Another, former Old Testament languages professor Sheri Klouda, sued the seminary in March, claiming she was dismissed from her job simply because she is a woman. The chairman of the seminary’s board of trustees was quoted as saying Klouda’s unanimous election by trustees five years earlier, under leadership of Patterson’s predecessor, was a “momentary lax of parameters.”

Located in Fort Worth, Texas, Southwestern isn’t the only Southern Baptist seminary encouraging ministers’ wives to serve in traditional roles. Southern Baptist Theological Seminary in Louisville, Ky.,  offers a 13-hour certificate of ministry studies through its Seminary Wives Institute that includes “essentials” like “God’s plan for marriage,” child-rearing and shopping on a budget.

“At Southern Seminary, we recognize the need for God-called ministers’ wives to be prepared for ministry,” says a program description. “We believe that a minister’s wife needs to be educated and equipped as she and her husband prepare for service in the churches and beyond.”

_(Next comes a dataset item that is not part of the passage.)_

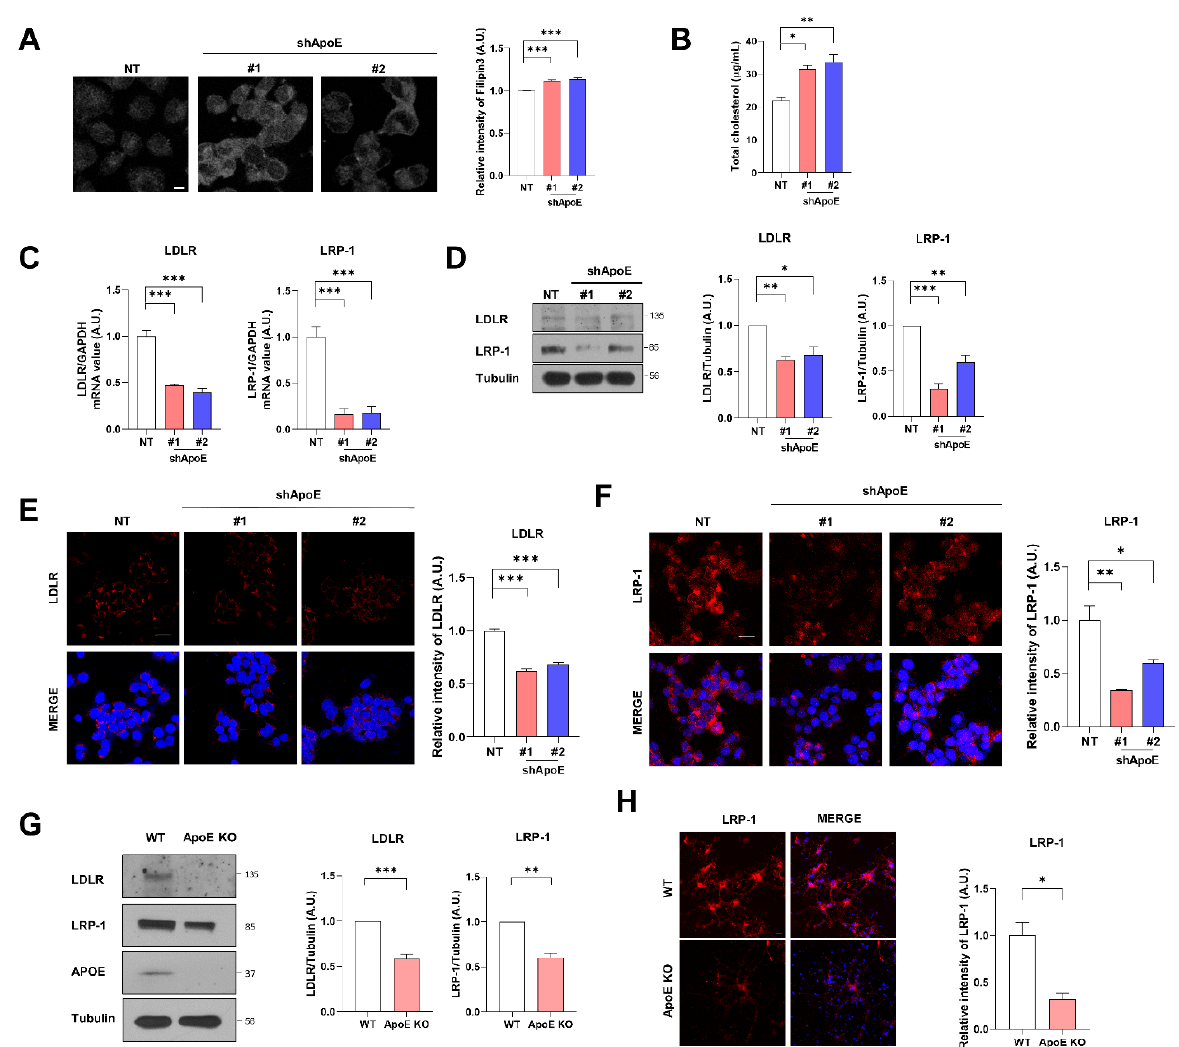
Figure 2. ApoE deficiency increases intracellular cholesterol levels and decreases the expression of ApoE receptors in neurons. ( A ) The cells were fixed and stained with filipin3. Values were derived from three independent experiments ( n = 3). ( B ) Total cholesterol levels were measured with a cholesterol assay kit. Values were derived from three independent experiments ( n = 3). ( C – F ) LDLR and LRP-1 levels were measured with RT-PCR ( C ), Western blot ( D ), and immunostaining with anti- LDLR (E) and anti-LRP-1 ( F ) antibodies. Values were derived from three independent experiments ( n = 3). ( G ) Primary neurons from WT and ApoE KO mice were lysed with RIPA buffer, and then the samples were analyzed by Western blot. Values were derived from three independent experiments ( n = 3). ( H ) Primary neurons from WT and ApoE KO mice were fixed and immunostained with anti-LRP-1. Values were derived from three independent experiments ( n = 3). * p < 0.05, ** p < 0.01, *** p < 0.001 against control; one-way ANOVA or unpaired t-tests. Blue indicates DAPI staining. Scale bars indicate 20 μ m.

An accompanying Women’s Ministry Institute at Southern Seminary prepares women to minister to other women in the local church. Both programs are offered through Southern Seminary’s Boyce College and headed up by Mary Mohler, wife of Southern Seminary President Albert Mohler.

Mary Mohler and Dorothy Patterson were the only two women serving on a seven-member committee that drafted a family amendment added to the Baptist Faith & Message in 1998. That article proscribed the proper role for a wife as “to submit herself graciously to the servant leadership of her husband, even as the church willingly submits to the headship of Christ.”

The family article made headlines nationwide. The New York Times quoted Robert Parham of the BaptistCenter for Ethics as commenting: ”They hope to make June Cleaver the biblical model for motherhood, despite numerous biblical references to women who worked outside the home.”

Two years later Southern Baptists updated the Baptist Faith & Message again to specify, “While both men and women are gifted for service in the church, the office of pastor is limited to men as qualified by Scripture.”

Southwestern Seminary’s online catalogue says the seminary introduces women “to the marketplace of ideas, including both complementarian and egalitarian positions” so they are “thoroughly equipped to give an articulate and well-reasoned evangelical response to the feministic ideology of the age.”

In addition to its programs for women, Southern Seminary in Louisville also houses The Council on Biblical Manhood and Womanhood. The Council exists to counter “feminist egalitarianism”–the view that men and women are equal in the church and home–with “the noble Biblical vision of sexual complementarity,” which holds that men and women are of equal worth, but God ordained for males to be the head of both the home and the church.

Last year Southern Seminary named the Council’s executive director, Randy Stinson, as dean of its School of Leadership and Church Ministry.

Bob Allen is managing editor of EthicsDaily.com.